“Isso reflete bem o comportamento da sociedade. O que aconteceu com a atividade urbana na metrópole foi que o deslocamento de pedestres diminuiu, principalmente nos horários mais centrais e, com os motociclistas, aconteceu o óbvio”, observa Sergio Ejzenberg, engenheiro e mestre em Transportes pela Escola Politécnica da Universidade de São Paulo.
De acordo com os dados da CET, foram 809 mortes no trânsito da capital paulista ao longo de 2020, um aumento de 2,2% em relação ao ano anterior. Destas vítimas, 345 eram motociclistas, a maior parcela (38,7%) de todas as modalidades e a que mais cresceu comparativamente, com aumento de 16%. A categoria também foi a maior responsável pelos atropelamentos, envolvida em 21% das ocorrências fatais.
O horário letal para os motociclistas foram as noites e madrugadas dos fins de semanas, quando ocorreram mais de metade das mortes. As vítimas eram na sua maioria homens, entre os 20 e 30 anos, cujas ocupações principais se alternavam entre entregadores ou estudantes. No boletim, a CET aponta como fatores de risco a pouca experiência sobre duas rodas, “imperícia ou imprudência” , “perda de controle” e “excesso de velocidade”.
Consultor em segurança do trânsito, Horácio Augusto Ferreira acredita que motociclistas praticam uma espécie de “boliche humano” com quem anda a pé pela capital e defende que a diminuição de 12% nas mortes de pedestres no ano passado é fruto do isolamento social, suspensão de aulas e trabalho presenciais e implementação do home office. “Some a isso os desempregados e quem migrou para o transporte individual, com medo do vírus, então a circulação diminuiu drasticamente”, explica.
Ele afirma que a morte de motociclistas no trânsito é um problema que começou há 20 anos e que dificilmente vai melhorar se não houver uma mudança na fiscalização. “As motos são o grupo de condutores que mais comete infrações, porcentualmente. Se não tiver equipamento e fiscalização randômica para motocicletas, não conseguimos mudar o cenário”, observa.

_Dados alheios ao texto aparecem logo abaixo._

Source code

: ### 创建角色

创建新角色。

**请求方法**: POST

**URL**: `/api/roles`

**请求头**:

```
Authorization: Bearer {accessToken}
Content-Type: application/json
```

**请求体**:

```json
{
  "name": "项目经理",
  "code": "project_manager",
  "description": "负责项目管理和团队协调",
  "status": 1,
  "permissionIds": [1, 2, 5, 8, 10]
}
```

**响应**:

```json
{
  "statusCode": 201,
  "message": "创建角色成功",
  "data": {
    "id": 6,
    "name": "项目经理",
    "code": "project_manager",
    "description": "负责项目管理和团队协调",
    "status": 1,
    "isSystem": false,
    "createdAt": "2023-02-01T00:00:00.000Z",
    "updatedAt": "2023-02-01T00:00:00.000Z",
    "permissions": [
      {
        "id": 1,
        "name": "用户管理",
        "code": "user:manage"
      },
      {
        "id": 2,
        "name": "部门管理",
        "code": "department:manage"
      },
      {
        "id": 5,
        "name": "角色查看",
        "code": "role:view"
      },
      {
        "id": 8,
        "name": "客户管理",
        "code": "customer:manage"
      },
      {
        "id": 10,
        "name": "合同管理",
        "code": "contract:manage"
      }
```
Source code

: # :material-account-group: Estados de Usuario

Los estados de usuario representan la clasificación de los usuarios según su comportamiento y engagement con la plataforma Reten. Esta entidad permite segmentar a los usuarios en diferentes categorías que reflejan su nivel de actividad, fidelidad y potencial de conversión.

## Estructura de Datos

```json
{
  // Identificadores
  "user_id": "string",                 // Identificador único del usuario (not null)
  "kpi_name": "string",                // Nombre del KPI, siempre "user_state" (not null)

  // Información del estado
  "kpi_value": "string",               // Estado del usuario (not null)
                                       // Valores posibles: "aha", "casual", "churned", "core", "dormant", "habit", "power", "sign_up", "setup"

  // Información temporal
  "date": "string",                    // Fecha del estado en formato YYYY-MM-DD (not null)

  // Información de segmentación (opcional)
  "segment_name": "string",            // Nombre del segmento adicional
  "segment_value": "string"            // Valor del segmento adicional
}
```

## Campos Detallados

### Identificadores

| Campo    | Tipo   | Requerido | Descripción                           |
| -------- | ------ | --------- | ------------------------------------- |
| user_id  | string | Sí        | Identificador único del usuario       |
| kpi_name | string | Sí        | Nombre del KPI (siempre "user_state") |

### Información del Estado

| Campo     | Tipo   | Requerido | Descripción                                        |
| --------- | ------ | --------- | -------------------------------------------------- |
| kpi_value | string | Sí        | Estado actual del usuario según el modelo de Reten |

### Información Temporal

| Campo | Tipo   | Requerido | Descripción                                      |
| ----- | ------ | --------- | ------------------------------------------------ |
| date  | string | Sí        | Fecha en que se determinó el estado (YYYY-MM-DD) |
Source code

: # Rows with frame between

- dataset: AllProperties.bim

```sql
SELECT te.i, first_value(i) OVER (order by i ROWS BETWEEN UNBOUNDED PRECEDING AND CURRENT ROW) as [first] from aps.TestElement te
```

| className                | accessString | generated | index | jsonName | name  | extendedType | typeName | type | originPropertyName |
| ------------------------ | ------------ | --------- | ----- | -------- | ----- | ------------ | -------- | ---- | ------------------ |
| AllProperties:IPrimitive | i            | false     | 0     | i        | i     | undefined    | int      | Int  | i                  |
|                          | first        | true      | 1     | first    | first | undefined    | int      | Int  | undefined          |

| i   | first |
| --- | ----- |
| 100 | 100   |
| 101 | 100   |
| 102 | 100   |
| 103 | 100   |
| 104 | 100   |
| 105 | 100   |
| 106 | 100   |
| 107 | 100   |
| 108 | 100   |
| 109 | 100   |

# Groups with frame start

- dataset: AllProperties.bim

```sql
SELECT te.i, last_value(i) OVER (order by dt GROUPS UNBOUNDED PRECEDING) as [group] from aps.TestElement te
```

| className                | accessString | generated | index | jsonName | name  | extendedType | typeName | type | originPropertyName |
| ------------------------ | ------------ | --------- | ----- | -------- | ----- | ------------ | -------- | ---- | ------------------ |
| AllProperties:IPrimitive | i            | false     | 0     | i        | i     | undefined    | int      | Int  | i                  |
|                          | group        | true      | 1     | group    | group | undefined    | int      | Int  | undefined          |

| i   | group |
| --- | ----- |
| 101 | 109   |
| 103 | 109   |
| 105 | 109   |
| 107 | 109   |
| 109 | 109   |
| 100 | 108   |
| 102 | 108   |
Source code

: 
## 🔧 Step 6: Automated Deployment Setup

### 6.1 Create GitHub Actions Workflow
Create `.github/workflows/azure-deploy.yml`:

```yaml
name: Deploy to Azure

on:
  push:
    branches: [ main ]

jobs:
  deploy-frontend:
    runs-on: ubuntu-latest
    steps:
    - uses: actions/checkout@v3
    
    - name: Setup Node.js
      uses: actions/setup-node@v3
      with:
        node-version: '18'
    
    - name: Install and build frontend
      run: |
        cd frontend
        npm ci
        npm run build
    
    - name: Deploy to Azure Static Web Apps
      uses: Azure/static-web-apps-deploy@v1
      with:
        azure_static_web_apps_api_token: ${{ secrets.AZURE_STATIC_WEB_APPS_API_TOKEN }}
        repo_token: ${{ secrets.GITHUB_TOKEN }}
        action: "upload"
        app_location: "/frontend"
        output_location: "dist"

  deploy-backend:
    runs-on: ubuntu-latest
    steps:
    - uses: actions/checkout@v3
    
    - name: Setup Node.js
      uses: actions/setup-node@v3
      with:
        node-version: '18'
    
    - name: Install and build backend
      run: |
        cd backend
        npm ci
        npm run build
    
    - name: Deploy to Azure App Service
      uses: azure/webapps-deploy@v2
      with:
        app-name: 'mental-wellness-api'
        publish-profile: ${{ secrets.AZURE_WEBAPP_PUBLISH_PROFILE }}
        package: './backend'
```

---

Ejzenberg reconhece que os motofretistas trabalham sob a pressão de muitas entregas em pouco tempo e, como os principais radares não são equipados para registrar as infrações entre as fileiras de carros, a velocidade acaba sendo muitas vezes letal. “Os laços detectores pegam os veículos tradicionais, mas entre as faixas não há laço detector. A moto passa em excesso de velocidade e nada acontece.” .
A saída, apontam, seria um aumento randômico de fiscalizações presenciais pela capital, alinhado a um trabalho de conscientização dos motociclistas. Na legislação, o veto do presidente Jair Bolsonaro sobre o artigo 56-A do novo Código de Trânsito, que permitia a circulação de motocicletas entre veículos apenas “quando o fluxo estiver parado ou lento”, é vista como uma “oportunidade perdida”.
Eles também criticam os programas anunciados pela administração municipal, como o Motorista Seguro, implementado em 2018 e que de acordo com a CET impactou 7.500 motociclistas desde sua criação, com ações educativas e orientações de segurança. “A Prefeitura está brincando de fiscalizar, fingindo que atua. Se não sentarem com a Polícia Militar e focarem 90% das ações em motos, os motociclistas infelizmente vão continuar se matando e, muitas vezes, ficando inválidos.”
Os especialistas acreditam que a tendência é de piora para esse cenário, à medida que a pandemia passar e a vida voltar ao normal, ou a algo mais próximo do que conhecíamos como isso. “A gente vai ter mais morte de motociclistas com a melhora da vacinação e aumento de circulação das pessoas, porque eles vão continuar se colocando em risco.”